Stored data entries:
= = = = = = =

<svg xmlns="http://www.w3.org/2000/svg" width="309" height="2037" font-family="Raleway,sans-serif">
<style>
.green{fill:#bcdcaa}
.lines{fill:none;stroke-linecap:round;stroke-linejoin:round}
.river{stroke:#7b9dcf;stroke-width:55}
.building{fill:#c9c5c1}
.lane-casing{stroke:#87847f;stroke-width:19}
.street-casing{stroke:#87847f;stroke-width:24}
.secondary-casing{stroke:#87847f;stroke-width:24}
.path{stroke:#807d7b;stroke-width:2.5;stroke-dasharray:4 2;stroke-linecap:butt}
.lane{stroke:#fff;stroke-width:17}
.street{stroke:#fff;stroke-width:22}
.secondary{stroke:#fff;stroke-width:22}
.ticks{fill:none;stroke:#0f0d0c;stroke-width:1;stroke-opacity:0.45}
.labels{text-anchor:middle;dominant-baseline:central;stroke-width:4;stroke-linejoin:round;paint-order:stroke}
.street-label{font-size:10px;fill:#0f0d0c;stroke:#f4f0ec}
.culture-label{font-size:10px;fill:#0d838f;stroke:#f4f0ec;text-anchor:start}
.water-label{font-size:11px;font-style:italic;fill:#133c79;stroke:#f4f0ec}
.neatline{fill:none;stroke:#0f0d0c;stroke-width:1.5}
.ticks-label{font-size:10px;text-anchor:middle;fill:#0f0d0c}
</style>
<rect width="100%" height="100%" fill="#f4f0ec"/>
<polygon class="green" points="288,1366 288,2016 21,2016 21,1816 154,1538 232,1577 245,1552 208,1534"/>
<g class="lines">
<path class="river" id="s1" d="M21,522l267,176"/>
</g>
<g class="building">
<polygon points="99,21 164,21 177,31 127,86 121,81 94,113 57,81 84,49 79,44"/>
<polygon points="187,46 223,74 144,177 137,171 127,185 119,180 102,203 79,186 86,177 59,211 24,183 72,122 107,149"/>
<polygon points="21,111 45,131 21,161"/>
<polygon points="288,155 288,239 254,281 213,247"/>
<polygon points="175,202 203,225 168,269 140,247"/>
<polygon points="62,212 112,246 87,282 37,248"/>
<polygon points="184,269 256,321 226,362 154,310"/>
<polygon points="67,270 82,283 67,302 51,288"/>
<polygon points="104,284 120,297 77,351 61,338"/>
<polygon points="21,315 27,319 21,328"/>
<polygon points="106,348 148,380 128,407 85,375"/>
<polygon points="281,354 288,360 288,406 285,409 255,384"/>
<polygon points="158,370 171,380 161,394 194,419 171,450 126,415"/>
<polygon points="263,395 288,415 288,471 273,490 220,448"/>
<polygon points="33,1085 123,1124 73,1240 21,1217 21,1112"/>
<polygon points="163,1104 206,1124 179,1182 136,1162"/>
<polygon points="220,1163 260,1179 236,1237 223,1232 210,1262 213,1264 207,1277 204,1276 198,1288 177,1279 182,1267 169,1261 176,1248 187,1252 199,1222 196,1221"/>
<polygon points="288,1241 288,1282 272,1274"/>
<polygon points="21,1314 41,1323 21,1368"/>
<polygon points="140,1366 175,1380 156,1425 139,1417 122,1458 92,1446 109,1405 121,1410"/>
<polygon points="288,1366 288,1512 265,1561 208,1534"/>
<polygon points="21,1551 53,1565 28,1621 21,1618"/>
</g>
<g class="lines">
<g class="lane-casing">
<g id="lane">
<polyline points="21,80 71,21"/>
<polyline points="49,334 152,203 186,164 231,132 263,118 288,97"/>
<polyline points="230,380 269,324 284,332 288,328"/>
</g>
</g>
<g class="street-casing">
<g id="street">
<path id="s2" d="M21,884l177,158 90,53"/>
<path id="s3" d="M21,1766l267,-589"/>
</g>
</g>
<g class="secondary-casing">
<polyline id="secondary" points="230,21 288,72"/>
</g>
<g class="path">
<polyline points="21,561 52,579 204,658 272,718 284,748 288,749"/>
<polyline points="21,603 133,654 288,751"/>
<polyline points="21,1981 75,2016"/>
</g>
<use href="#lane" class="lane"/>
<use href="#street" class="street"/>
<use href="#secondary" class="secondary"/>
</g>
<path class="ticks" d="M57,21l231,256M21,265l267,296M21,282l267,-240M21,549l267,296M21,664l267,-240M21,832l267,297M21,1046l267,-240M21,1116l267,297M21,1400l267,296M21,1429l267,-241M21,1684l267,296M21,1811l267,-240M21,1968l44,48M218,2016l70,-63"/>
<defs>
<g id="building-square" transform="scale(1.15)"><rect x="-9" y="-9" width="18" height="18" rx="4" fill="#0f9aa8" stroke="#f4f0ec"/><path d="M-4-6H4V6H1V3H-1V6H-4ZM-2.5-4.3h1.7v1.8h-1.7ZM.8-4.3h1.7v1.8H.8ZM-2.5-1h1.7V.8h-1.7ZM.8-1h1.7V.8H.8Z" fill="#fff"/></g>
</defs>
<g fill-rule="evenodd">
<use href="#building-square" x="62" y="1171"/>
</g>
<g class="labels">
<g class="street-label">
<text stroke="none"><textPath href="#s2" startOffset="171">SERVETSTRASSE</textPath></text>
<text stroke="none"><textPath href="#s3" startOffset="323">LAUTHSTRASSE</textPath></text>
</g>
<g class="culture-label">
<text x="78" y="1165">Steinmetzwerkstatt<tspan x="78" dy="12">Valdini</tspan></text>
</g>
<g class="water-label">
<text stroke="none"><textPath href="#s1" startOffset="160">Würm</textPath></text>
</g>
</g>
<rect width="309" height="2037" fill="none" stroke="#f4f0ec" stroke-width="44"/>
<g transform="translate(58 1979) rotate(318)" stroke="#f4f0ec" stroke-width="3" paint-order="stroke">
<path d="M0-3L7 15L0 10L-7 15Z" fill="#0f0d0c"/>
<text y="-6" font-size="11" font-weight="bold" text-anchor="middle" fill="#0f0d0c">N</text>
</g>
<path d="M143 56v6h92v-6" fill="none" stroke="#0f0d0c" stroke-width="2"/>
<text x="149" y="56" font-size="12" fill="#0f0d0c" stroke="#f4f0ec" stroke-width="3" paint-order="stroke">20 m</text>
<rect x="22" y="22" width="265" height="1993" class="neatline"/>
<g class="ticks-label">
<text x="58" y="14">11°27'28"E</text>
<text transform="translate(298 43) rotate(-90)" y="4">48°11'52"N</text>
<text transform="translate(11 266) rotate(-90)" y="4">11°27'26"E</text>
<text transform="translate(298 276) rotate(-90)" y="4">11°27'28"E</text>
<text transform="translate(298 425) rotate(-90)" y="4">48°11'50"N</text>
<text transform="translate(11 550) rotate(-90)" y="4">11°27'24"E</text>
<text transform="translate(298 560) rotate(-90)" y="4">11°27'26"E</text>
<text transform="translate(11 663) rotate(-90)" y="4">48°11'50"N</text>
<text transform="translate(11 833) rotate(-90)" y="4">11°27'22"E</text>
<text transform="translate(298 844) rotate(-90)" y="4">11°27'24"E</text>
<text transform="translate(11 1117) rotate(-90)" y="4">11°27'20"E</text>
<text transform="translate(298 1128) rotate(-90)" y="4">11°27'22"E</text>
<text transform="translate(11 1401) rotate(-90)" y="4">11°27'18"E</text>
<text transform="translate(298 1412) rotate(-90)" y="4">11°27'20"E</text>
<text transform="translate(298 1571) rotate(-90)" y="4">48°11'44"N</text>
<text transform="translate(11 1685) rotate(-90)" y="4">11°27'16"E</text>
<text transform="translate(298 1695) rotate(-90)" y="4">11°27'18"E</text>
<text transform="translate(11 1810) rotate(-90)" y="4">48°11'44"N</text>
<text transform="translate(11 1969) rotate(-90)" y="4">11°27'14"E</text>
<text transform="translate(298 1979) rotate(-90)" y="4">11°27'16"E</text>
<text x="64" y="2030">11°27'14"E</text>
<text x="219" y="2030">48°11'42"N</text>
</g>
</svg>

= = = = = = =

**PROBLEM TO WORK ON:** Could you copy every record above exactly as it appears?

**SOLUTION TO THIS PROBLEM:**
<svg xmlns="http://www.w3.org/2000/svg" width="309" height="2037" font-family="Raleway,sans-serif">
<style>
.green{fill:#bcdcaa}
.lines{fill:none;stroke-linecap:round;stroke-linejoin:round}
.river{stroke:#7b9dcf;stroke-width:55}
.building{fill:#c9c5c1}
.lane-casing{stroke:#87847f;stroke-width:19}
.street-casing{stroke:#87847f;stroke-width:24}
.secondary-casing{stroke:#87847f;stroke-width:24}
.path{stroke:#807d7b;stroke-width:2.5;stroke-dasharray:4 2;stroke-linecap:butt}
.lane{stroke:#fff;stroke-width:17}
.street{stroke:#fff;stroke-width:22}
.secondary{stroke:#fff;stroke-width:22}
.ticks{fill:none;stroke:#0f0d0c;stroke-width:1;stroke-opacity:0.45}
.labels{text-anchor:middle;dominant-baseline:central;stroke-width:4;stroke-linejoin:round;paint-order:stroke}
.street-label{font-size:10px;fill:#0f0d0c;stroke:#f4f0ec}
.culture-label{font-size:10px;fill:#0d838f;stroke:#f4f0ec;text-anchor:start}
.water-label{font-size:11px;font-style:italic;fill:#133c79;stroke:#f4f0ec}
.neatline{fill:none;stroke:#0f0d0c;stroke-width:1.5}
.ticks-label{font-size:10px;text-anchor:middle;fill:#0f0d0c}
</style>
<rect width="100%" height="100%" fill="#f4f0ec"/>
<polygon class="green" points="288,1366 288,2016 21,2016 21,1816 154,1538 232,1577 245,1552 208,1534"/>
<g class="lines">
<path class="river" id="s1" d="M21,522l267,176"/>
</g>
<g class="building">
<polygon points="99,21 164,21 177,31 127,86 121,81 94,113 57,81 84,49 79,44"/>
<polygon points="187,46 223,74 144,177 137,171 127,185 119,180 102,203 79,186 86,177 59,211 24,183 72,122 107,149"/>
<polygon points="21,111 45,131 21,161"/>
<polygon points="288,155 288,239 254,281 213,247"/>
<polygon points="175,202 203,225 168,269 140,247"/>
<polygon points="62,212 112,246 87,282 37,248"/>
<polygon points="184,269 256,321 226,362 154,310"/>
<polygon points="67,270 82,283 67,302 51,288"/>
<polygon points="104,284 120,297 77,351 61,338"/>
<polygon points="21,315 27,319 21,328"/>
<polygon points="106,348 148,380 128,407 85,375"/>
<polygon points="281,354 288,360 288,406 285,409 255,384"/>
<polygon points="158,370 171,380 161,394 194,419 171,450 126,415"/>
<polygon points="263,395 288,415 288,471 273,490 220,448"/>
<polygon points="33,1085 123,1124 73,1240 21,1217 21,1112"/>
<polygon points="163,1104 206,1124 179,1182 136,1162"/>
<polygon points="220,1163 260,1179 236,1237 223,1232 210,1262 213,1264 207,1277 204,1276 198,1288 177,1279 182,1267 169,1261 176,1248 187,1252 199,1222 196,1221"/>
<polygon points="288,1241 288,1282 272,1274"/>
<polygon points="21,1314 41,1323 21,1368"/>
<polygon points="140,1366 175,1380 156,1425 139,1417 122,1458 92,1446 109,1405 121,1410"/>
<polygon points="288,1366 288,1512 265,1561 208,1534"/>
<polygon points="21,1551 53,1565 28,1621 21,1618"/>
</g>
<g class="lines">
<g class="lane-casing">
<g id="lane">
<polyline points="21,80 71,21"/>
<polyline points="49,334 152,203 186,164 231,132 263,118 288,97"/>
<polyline points="230,380 269,324 284,332 288,328"/>
</g>
</g>
<g class="street-casing">
<g id="street">
<path id="s2" d="M21,884l177,158 90,53"/>
<path id="s3" d="M21,1766l267,-589"/>
</g>
</g>
<g class="secondary-casing">
<polyline id="secondary" points="230,21 288,72"/>
</g>
<g class="path">
<polyline points="21,561 52,579 204,658 272,718 284,748 288,749"/>
<polyline points="21,603 133,654 288,751"/>
<polyline points="21,1981 75,2016"/>
</g>
<use href="#lane" class="lane"/>
<use href="#street" class="street"/>
<use href="#secondary" class="secondary"/>
</g>
<path class="ticks" d="M57,21l231,256M21,265l267,296M21,282l267,-240M21,549l267,296M21,664l267,-240M21,832l267,297M21,1046l267,-240M21,1116l267,297M21,1400l267,296M21,1429l267,-241M21,1684l267,296M21,1811l267,-240M21,1968l44,48M218,2016l70,-63"/>
<defs>
<g id="building-square" transform="scale(1.15)"><rect x="-9" y="-9" width="18" height="18" rx="4" fill="#0f9aa8" stroke="#f4f0ec"/><path d="M-4-6H4V6H1V3H-1V6H-4ZM-2.5-4.3h1.7v1.8h-1.7ZM.8-4.3h1.7v1.8H.8ZM-2.5-1h1.7V.8h-1.7ZM.8-1h1.7V.8H.8Z" fill="#fff"/></g>
</defs>
<g fill-rule="evenodd">
<use href="#building-square" x="62" y="1171"/>
</g>
<g class="labels">
<g class="street-label">
<text stroke="none"><textPath href="#s2" startOffset="171">SERVETSTRASSE</textPath></text>
<text stroke="none"><textPath href="#s3" startOffset="323">LAUTHSTRASSE</textPath></text>
</g>
<g class="culture-label">
<text x="78" y="1165">Steinmetzwerkstatt<tspan x="78" dy="12">Valdini</tspan></text>
</g>
<g class="water-label">
<text stroke="none"><textPath href="#s1" startOffset="160">Würm</textPath></text>
</g>
</g>
<rect width="309" height="2037" fill="none" stroke="#f4f0ec" stroke-width="44"/>
<g transform="translate(58 1979) rotate(318)" stroke="#f4f0ec" stroke-width="3" paint-order="stroke">
<path d="M0-3L7 15L0 10L-7 15Z" fill="#0f0d0c"/>
<text y="-6" font-size="11" font-weight="bold" text-anchor="middle" fill="#0f0d0c">N</text>
</g>
<path d="M143 56v6h92v-6" fill="none" stroke="#0f0d0c" stroke-width="2"/>
<text x="149" y="56" font-size="12" fill="#0f0d0c" stroke="#f4f0ec" stroke-width="3" paint-order="stroke">20 m</text>
<rect x="22" y="22" width="265" height="1993" class="neatline"/>
<g class="ticks-label">
<text x="58" y="14">11°27'28"E</text>
<text transform="translate(298 43) rotate(-90)" y="4">48°11'52"N</text>
<text transform="translate(11 266) rotate(-90)" y="4">11°27'26"E</text>
<text transform="translate(298 276) rotate(-90)" y="4">11°27'28"E</text>
<text transform="translate(298 425) rotate(-90)" y="4">48°11'50"N</text>
<text transform="translate(11 550) rotate(-90)" y="4">11°27'24"E</text>
<text transform="translate(298 560) rotate(-90)" y="4">11°27'26"E</text>
<text transform="translate(11 663) rotate(-90)" y="4">48°11'50"N</text>
<text transform="translate(11 833) rotate(-90)" y="4">11°27'22"E</text>
<text transform="translate(298 844) rotate(-90)" y="4">11°27'24"E</text>
<text transform="translate(11 1117) rotate(-90)" y="4">11°27'20"E</text>
<text transform="translate(298 1128) rotate(-90)" y="4">11°27'22"E</text>
<text transform="translate(11 1401) rotate(-90)" y="4">11°27'18"E</text>
<text transform="translate(298 1412) rotate(-90)" y="4">11°27'20"E</text>
<text transform="translate(298 1571) rotate(-90)" y="4">48°11'44"N</text>
<text transform="translate(11 1685) rotate(-90)" y="4">11°27'16"E</text>
<text transform="translate(298 1695) rotate(-90)" y="4">11°27'18"E</text>
<text transform="translate(11 1810) rotate(-90)" y="4">48°11'44"N</text>
<text transform="translate(11 1969) rotate(-90)" y="4">11°27'14"E</text>
<text transform="translate(298 1979) rotate(-90)" y="4">11°27'16"E</text>
<text x="64" y="2030">11°27'14"E</text>
<text x="219" y="2030">48°11'42"N</text>
</g>
</svg>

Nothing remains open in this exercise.